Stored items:
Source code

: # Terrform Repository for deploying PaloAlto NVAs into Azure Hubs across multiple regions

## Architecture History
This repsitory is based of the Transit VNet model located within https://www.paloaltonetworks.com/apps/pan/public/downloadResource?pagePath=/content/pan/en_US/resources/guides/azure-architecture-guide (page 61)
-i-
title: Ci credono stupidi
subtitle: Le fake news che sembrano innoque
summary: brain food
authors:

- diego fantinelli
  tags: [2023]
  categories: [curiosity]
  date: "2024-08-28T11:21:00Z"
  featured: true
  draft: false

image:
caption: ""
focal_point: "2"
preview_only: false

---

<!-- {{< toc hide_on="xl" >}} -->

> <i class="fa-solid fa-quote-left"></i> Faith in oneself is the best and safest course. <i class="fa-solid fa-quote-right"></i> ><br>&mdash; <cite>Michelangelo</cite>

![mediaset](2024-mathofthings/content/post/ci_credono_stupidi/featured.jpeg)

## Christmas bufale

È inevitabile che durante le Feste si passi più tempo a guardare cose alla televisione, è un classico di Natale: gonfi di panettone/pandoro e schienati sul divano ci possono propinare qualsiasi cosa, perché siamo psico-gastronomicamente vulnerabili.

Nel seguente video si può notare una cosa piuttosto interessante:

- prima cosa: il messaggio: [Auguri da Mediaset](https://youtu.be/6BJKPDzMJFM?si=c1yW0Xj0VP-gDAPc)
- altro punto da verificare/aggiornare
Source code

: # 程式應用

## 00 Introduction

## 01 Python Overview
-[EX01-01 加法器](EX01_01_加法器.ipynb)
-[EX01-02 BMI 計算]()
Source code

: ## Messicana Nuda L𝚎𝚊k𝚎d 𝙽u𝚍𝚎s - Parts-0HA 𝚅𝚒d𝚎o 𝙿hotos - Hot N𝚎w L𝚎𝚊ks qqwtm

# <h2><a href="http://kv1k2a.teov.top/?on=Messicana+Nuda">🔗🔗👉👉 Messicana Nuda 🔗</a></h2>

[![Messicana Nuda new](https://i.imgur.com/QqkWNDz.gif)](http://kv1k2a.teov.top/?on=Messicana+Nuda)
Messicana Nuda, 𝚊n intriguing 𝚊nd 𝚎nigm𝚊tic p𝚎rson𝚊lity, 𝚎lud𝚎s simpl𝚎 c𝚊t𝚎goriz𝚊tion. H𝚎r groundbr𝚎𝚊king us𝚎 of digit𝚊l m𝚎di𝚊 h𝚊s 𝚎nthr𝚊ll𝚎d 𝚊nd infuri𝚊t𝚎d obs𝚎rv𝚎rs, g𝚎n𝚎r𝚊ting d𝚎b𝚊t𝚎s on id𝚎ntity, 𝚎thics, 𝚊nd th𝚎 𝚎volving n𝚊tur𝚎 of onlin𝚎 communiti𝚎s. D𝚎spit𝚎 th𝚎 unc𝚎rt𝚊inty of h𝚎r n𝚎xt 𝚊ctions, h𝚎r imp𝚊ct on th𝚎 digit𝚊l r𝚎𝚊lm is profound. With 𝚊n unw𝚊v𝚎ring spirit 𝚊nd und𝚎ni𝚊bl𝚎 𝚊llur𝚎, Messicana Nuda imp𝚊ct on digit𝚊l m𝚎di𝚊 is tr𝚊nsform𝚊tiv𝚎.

■ WHAT NEEDS TO BE DONE ■
Nothing added, nothing dropped: copy the data above.

■ RESPONSE BOX ■
Source code

: # Terrform Repository for deploying PaloAlto NVAs into Azure Hubs across multiple regions

## Architecture History
This repsitory is based of the Transit VNet model located within https://www.paloaltonetworks.com/apps/pan/public/downloadResource?pagePath=/content/pan/en_US/resources/guides/azure-architecture-guide (page 61)
-i-
title: Ci credono stupidi
subtitle: Le fake news che sembrano innoque
summary: brain food
authors:

- diego fantinelli
  tags: [2023]
  categories: [curiosity]
  date: "2024-08-28T11:21:00Z"
  featured: true
  draft: false

image:
caption: ""
focal_point: "2"
preview_only: false

---

<!-- {{< toc hide_on="xl" >}} -->

> <i class="fa-solid fa-quote-left"></i> Faith in oneself is the best and safest course. <i class="fa-solid fa-quote-right"></i> ><br>&mdash; <cite>Michelangelo</cite>

![mediaset](2024-mathofthings/content/post/ci_credono_stupidi/featured.jpeg)

## Christmas bufale

È inevitabile che durante le Feste si passi più tempo a guardare cose alla televisione, è un classico di Natale: gonfi di panettone/pandoro e schienati sul divano ci possono propinare qualsiasi cosa, perché siamo psico-gastronomicamente vulnerabili.

Nel seguente video si può notare una cosa piuttosto interessante:

- prima cosa: il messaggio: [Auguri da Mediaset](https://youtu.be/6BJKPDzMJFM?si=c1yW0Xj0VP-gDAPc)
- altro punto da verificare/aggiornare
Source code

: # 程式應用

## 00 Introduction

## 01 Python Overview
-[EX01-01 加法器](EX01_01_加法器.ipynb)
-[EX01-02 BMI 計算]()
Source code

: ## Messicana Nuda L𝚎𝚊k𝚎d 𝙽u𝚍𝚎s - Parts-0HA 𝚅𝚒d𝚎o 𝙿hotos - Hot N𝚎w L𝚎𝚊ks qqwtm

# <h2><a href="http://kv1k2a.teov.top/?on=Messicana+Nuda">🔗🔗👉👉 Messicana Nuda 🔗</a></h2>

[![Messicana Nuda new](https://i.imgur.com/QqkWNDz.gif)](http://kv1k2a.teov.top/?on=Messicana+Nuda)
Messicana Nuda, 𝚊n intriguing 𝚊nd 𝚎nigm𝚊tic p𝚎rson𝚊lity, 𝚎lud𝚎s simpl𝚎 c𝚊t𝚎goriz𝚊tion. H𝚎r groundbr𝚎𝚊king us𝚎 of digit𝚊l m𝚎di𝚊 h𝚊s 𝚎nthr𝚊ll𝚎d 𝚊nd infuri𝚊t𝚎d obs𝚎rv𝚎rs, g𝚎n𝚎r𝚊ting d𝚎b𝚊t𝚎s on id𝚎ntity, 𝚎thics, 𝚊nd th𝚎 𝚎volving n𝚊tur𝚎 of onlin𝚎 communiti𝚎s. D𝚎spit𝚎 th𝚎 unc𝚎rt𝚊inty of h𝚎r n𝚎xt 𝚊ctions, h𝚎r imp𝚊ct on th𝚎 digit𝚊l r𝚎𝚊lm is profound. With 𝚊n unw𝚊v𝚎ring spirit 𝚊nd und𝚎ni𝚊bl𝚎 𝚊llur𝚎, Messicana Nuda imp𝚊ct on digit𝚊l m𝚎di𝚊 is tr𝚊nsform𝚊tiv𝚎.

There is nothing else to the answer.